> Aim
Reproduce the lines below verbatim, omitting the pictures.
:: Data provided ::
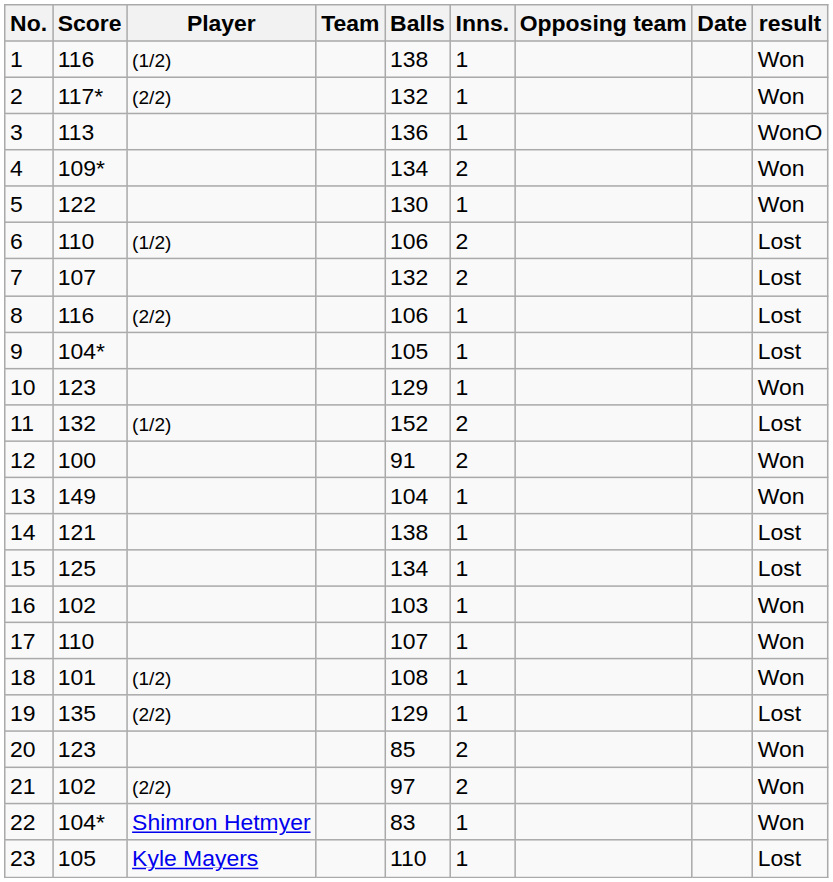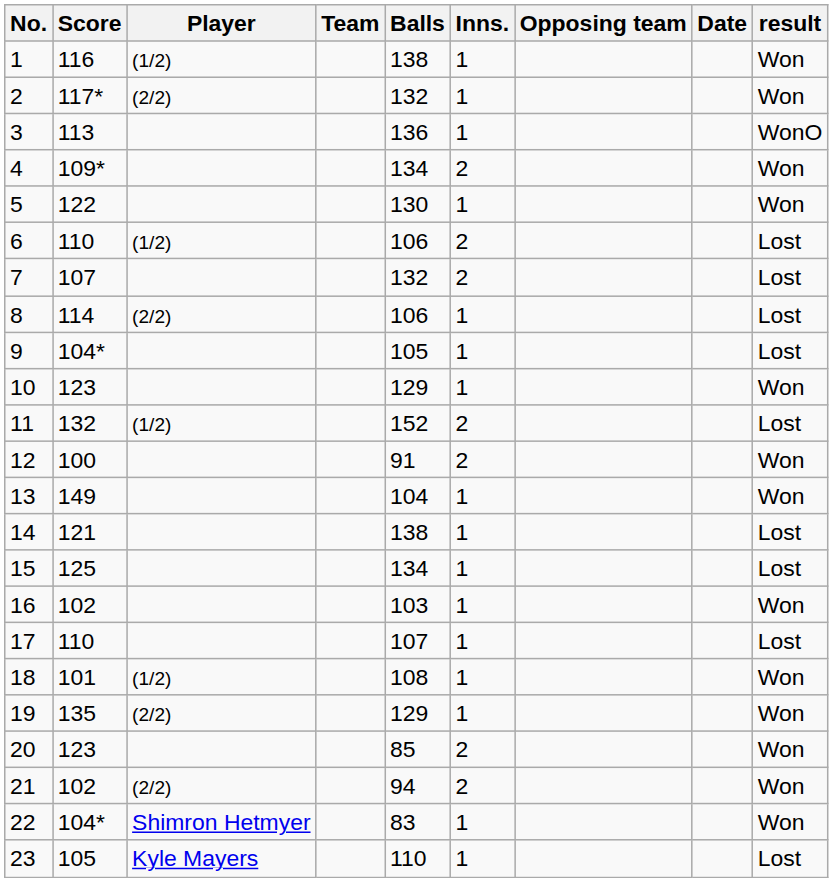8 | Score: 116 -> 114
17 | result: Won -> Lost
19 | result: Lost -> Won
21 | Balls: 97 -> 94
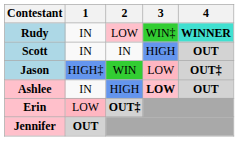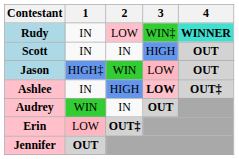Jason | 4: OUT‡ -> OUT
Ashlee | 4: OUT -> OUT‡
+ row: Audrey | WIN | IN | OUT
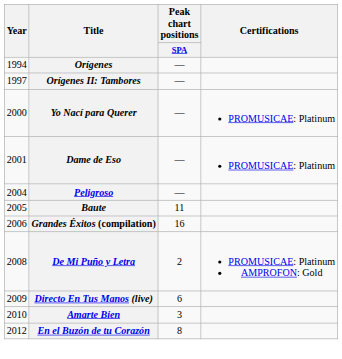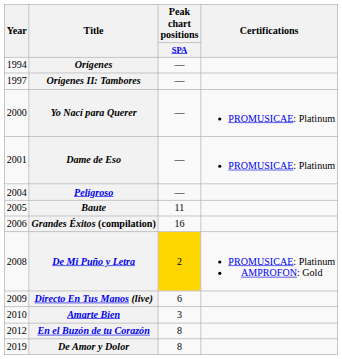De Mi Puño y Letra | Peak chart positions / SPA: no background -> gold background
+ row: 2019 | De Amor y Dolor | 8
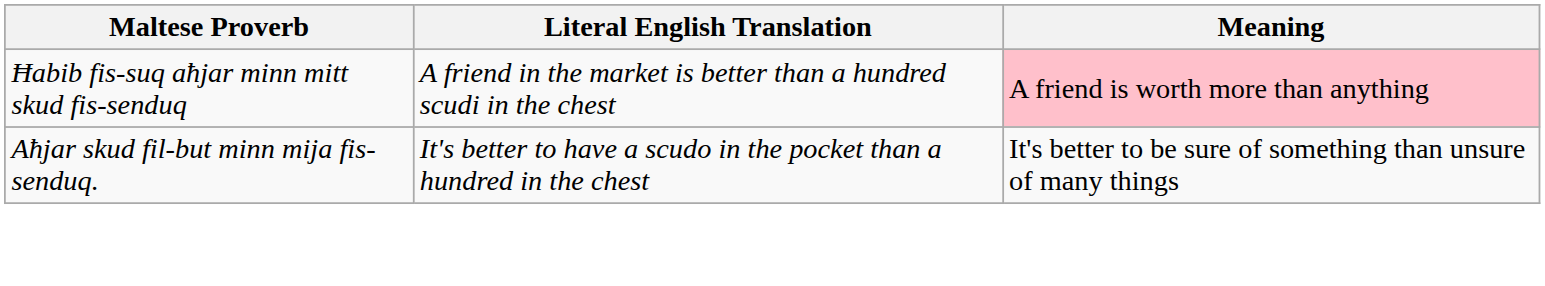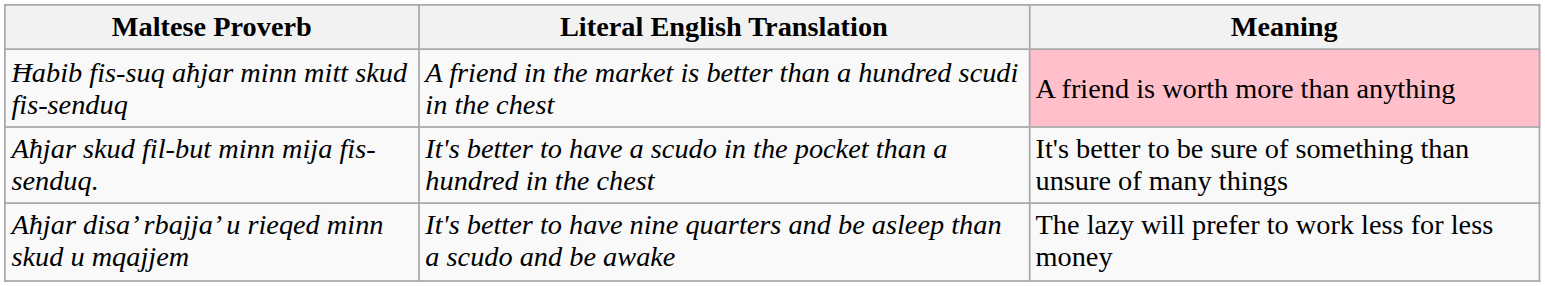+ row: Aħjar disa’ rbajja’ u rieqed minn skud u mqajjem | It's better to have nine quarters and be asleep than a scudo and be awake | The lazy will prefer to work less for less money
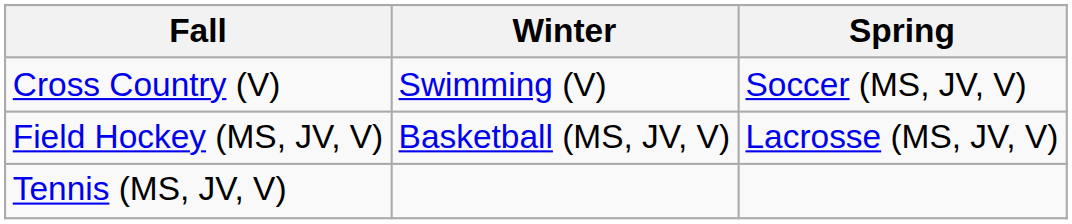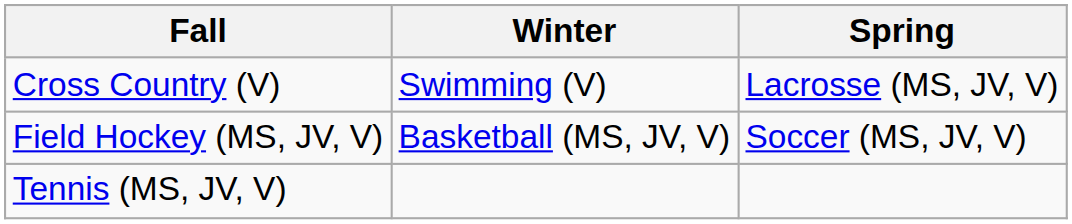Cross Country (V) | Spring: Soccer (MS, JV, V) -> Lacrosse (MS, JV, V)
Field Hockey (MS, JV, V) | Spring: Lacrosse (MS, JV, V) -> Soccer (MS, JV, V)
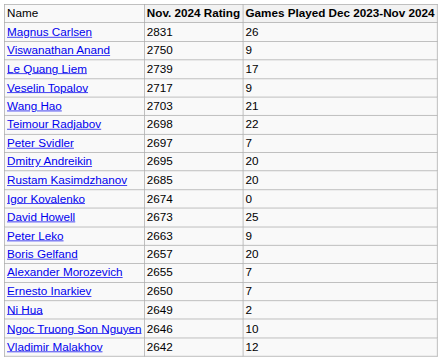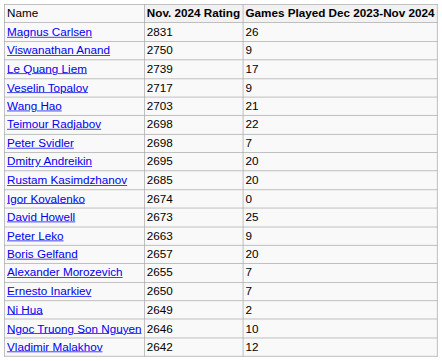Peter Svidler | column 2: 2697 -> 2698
:::
> In response
8 | Score: 116 -> 114
17 | result: Won -> Lost
19 | result: Lost -> Won
21 | Balls: 97 -> 94
Jason | 4: OUT‡ -> OUT
Ashlee | 4: OUT -> OUT‡
+ row: Audrey | WIN | IN | OUT
De Mi Puño y Letra | Peak chart positions / SPA: no background -> gold background
+ row: 2019 | De Amor y Dolor | 8
+ row: Aħjar disa’ rbajja’ u rieqed minn skud u mqajjem | It's better to have nine quarters and be asleep than a scudo and be awake | The lazy will prefer to work less for less money
Cross Country (V) | Spring: Soccer (MS, JV, V) -> Lacrosse (MS, JV, V)
Field Hockey (MS, JV, V) | Spring: Lacrosse (MS, JV, V) -> Soccer (MS, JV, V)
Peter Svidler | column 2: 2697 -> 2698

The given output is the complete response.